The people [in a Samaritan village] did not welcome him, because he was heading for Jerusalem. When the disciples James and John saw this, they asked, “Lord, do you want us to call fire down from heaven to destroy them?” But Jesus turned and rebuked them. Luke 9:51-56
It does not even matter whether we consider them our enemies.
“You have heard that it was said, ‘Love your neighbor and hate your enemy.’ But I tell you: Love your enemies and pray for those who persecute you, that you may be sons of your Father in heaven.” Matthew 5:43-44
Notice that Jesus specifically instructs us that the business of retribution accurately summarized in the Old Testament is off limits (outside of government) to anyone who wants to follow him.

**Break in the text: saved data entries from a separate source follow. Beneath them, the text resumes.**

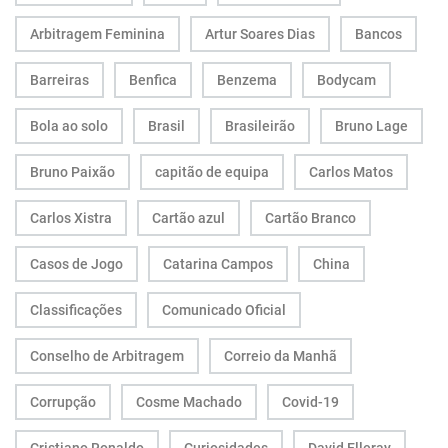
Arbitragem Feminina
Artur Soares Dias
Bancos
Barreiras
Benfica
Benzema
Bodycam
Bola ao solo
Brasil
Brasileirão
Bruno Lage
Bruno Paixão
capitão de equipa
Carlos Matos
Carlos Xistra
Cartão azul
Cartão Branco
Casos de Jogo
Catarina Campos
China
Classificações
Comunicado Oficial
Conselho de Arbitragem
Correio da Manhã
Corrupção
Cosme Machado
Covid-19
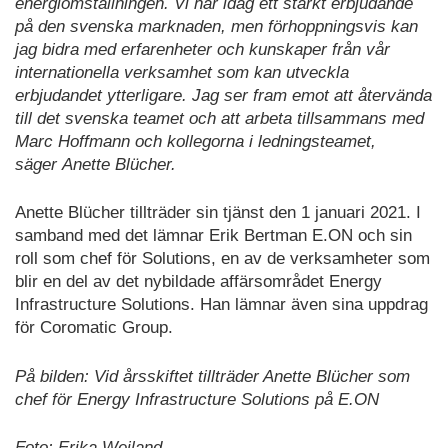
energiomställningen. Vi har idag ett starkt erbjudande
på den svenska marknaden, men förhoppningsvis kan
jag bidra med erfarenheter och kunskaper från vår
internationella verksamhet som kan utveckla
erbjudandet ytterligare. Jag ser fram emot att återvända
till det svenska teamet och att arbeta tillsammans med
Marc Hoffmann och kollegorna i ledningsteamet,
säger Anette Blücher.
Anette Blücher tillträder sin tjänst den 1 januari 2021. I
samband med det lämnar Erik Bertman E.ON och sin
roll som chef för Solutions, en av de verksamheter som
blir en del av det nybildade affärsområdet Energy
Infrastructure Solutions. Han lämnar även sina uppdrag
för Coromatic Group.
På bilden: Vid årsskiftet tillträder Anette Blücher som
chef för Energy Infrastructure Solutions på E.ON
Foto: Erika Weiland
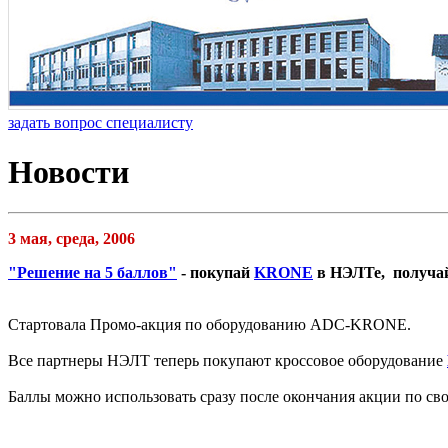
задать вопрос специалисту
Новости
3 мая, среда, 2006
"Решение на 5 баллов"
- покупай
KRONE
в НЭЛТе, получай 
Стартовала Промо-акция по оборудованию ADC-KRONE.
Все партнеры НЭЛТ теперь покупают кроссовое оборудование
Баллы можно использовать сразу после окончания акции по св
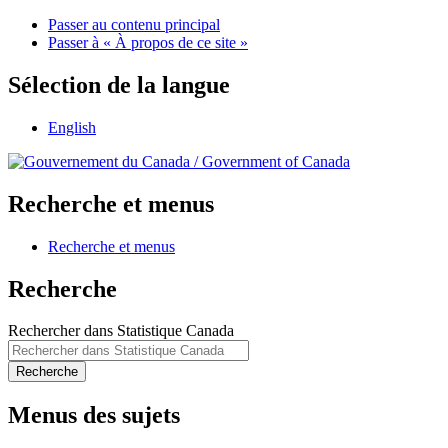
Passer au contenu principal
Passer à « À propos de ce site »
Sélection de la langue
English
/
Government of Canada
Recherche et menus
Recherche et menus
Recherche
Rechercher dans Statistique Canada
Recherche
Menus des sujets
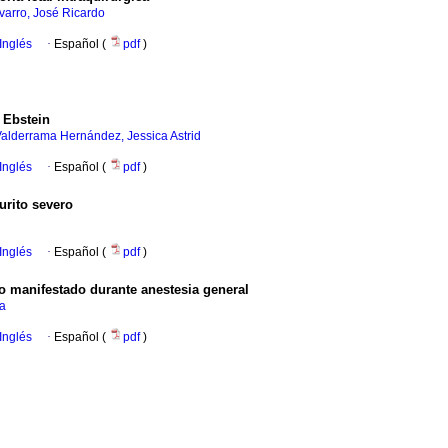
varro, José Ricardo
Inglés
·
Español (
pdf
)
 Ebstein
alderrama Hernández, Jessica Astrid
Inglés
·
Español (
pdf
)
rurito severo
Inglés
·
Español (
pdf
)
o manifestado durante anestesia general
na
Inglés
·
Español (
pdf
)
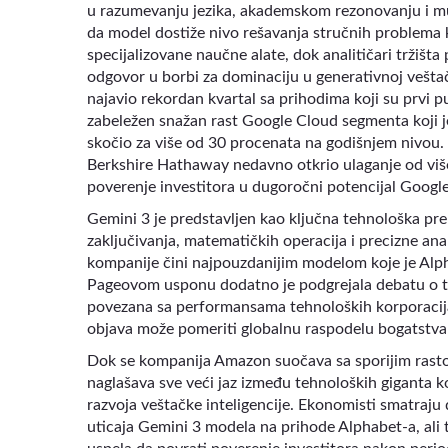
u razumevanju jezika, akademskom rezonovanju i m
da model dostiže nivo rešavanja stručnih problema ko
specijalizovane naučne alate, dok analitičari tržišt
odgovor u borbi za dominaciju u generativnoj veštačk
najavio rekordan kvartal sa prihodima koji su prvi put
zabeležen snažan rast Google Cloud segmenta koji je
skočio za više od 30 procenata na godišnjem nivou. U
Berkshire Hathaway nedavno otkrio ulaganje od više 
poverenje investitora u dugoročni potencijal Googleo
Gemini 3 je predstavljen kao ključna tehnološka pre
zaključivanja, matematičkih operacija i precizne a
kompanije čini najpouzdanijim modelom koje je Alpha
Pageovom usponu dodatno je podgrejala debatu o to
povezana sa performansama tehnoloških korporacija,
objava može pomeriti globalnu raspodelu bogatstva 
Dok se kompanija Amazon suočava sa sporijim rastom 
naglašava sve veći jaz između tehnoloških giganta ko
razvoja veštačke inteligencije. Ekonomisti smatraju 
uticaja Gemini 3 modela na prihode Alphabet-a, ali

“You have heard that it was said, ‘Eye for eye, and tooth for tooth.’ But I tell you, Do not resist an evil person. If someone strikes you on the right cheek, turn to him the other also. And if someone wants to sue you and take your tunic, let him have your cloak as well. If someone forces you to go one mile, go with him two miles. Give to the one who asks you, and do not turn away from the one who wants to borrow from you.” Matthew 5:38-42
So how are we supposed to pray for our leaders? We don’t have to wonder; we are clearly told.
I urge, then, first of all, that requests, prayers, intercession and thanksgiving be made for everyone— for kings and all those in authority, that we may live peaceful and quiet lives in all godliness and holiness. This is good, and pleases God our Savior, who wants all men to be saved and to come to a knowledge of the truth. 1 Timothy 2:1-3
Paul taught this in the context not of a Lincoln but of a Nero. He prayed for Nero – not that God would destroy him but that God would bless him, thanking God for raising up someone for the purpose of curbing sin. Why? Because as important as the deficit and health care and housing prices and foreign policy are, what is most important is the simple social stability that allows Christians to bring a taste of Christ’s kingdom into our hurting world. And if we aren’t willing to use every opportunity we already have to minister God’s grace, what difference would more prosperity or a better foreign policy make in the perspective of eternity, anyway?
In America, we are free to debate social issues as robustly as we like. We are free to participate vigorously in the election of those who lead us. We are free to disagree with policies and argue for alternatives. Christians have a perspective the fallen nations need to hear, and we honor God by courageously sharing it, openly declaring what is good and what is evil. There is even room for civil disobedience, when giving Caesar his due must give way to giving God what is due him.
But it is a serious mistake for Christians in this age to call down judgment upon anyone, especially civil leaders. Did Daniel pray for Nebuchadnezzar’s death? Did Esther ask God to strike down Xerxes? Did Jesus pray for Pilate’s ruin? Can anyone imagine Paul “liking” that Facebook page?
As for prayer, we may humbly ask God to forgive us our national sins – in which we all have a share. We may ask God for just and wise leaders, perhaps even better leaders than we deserve. We may ask God to guide the leaders he has already given us, and graciously overrule their folly. We may pray for Christ’s return, when perfect judgment will be rendered.
But asking God to send fire from heaven before that day is sure to earn us the same rebuke given to the original disciples.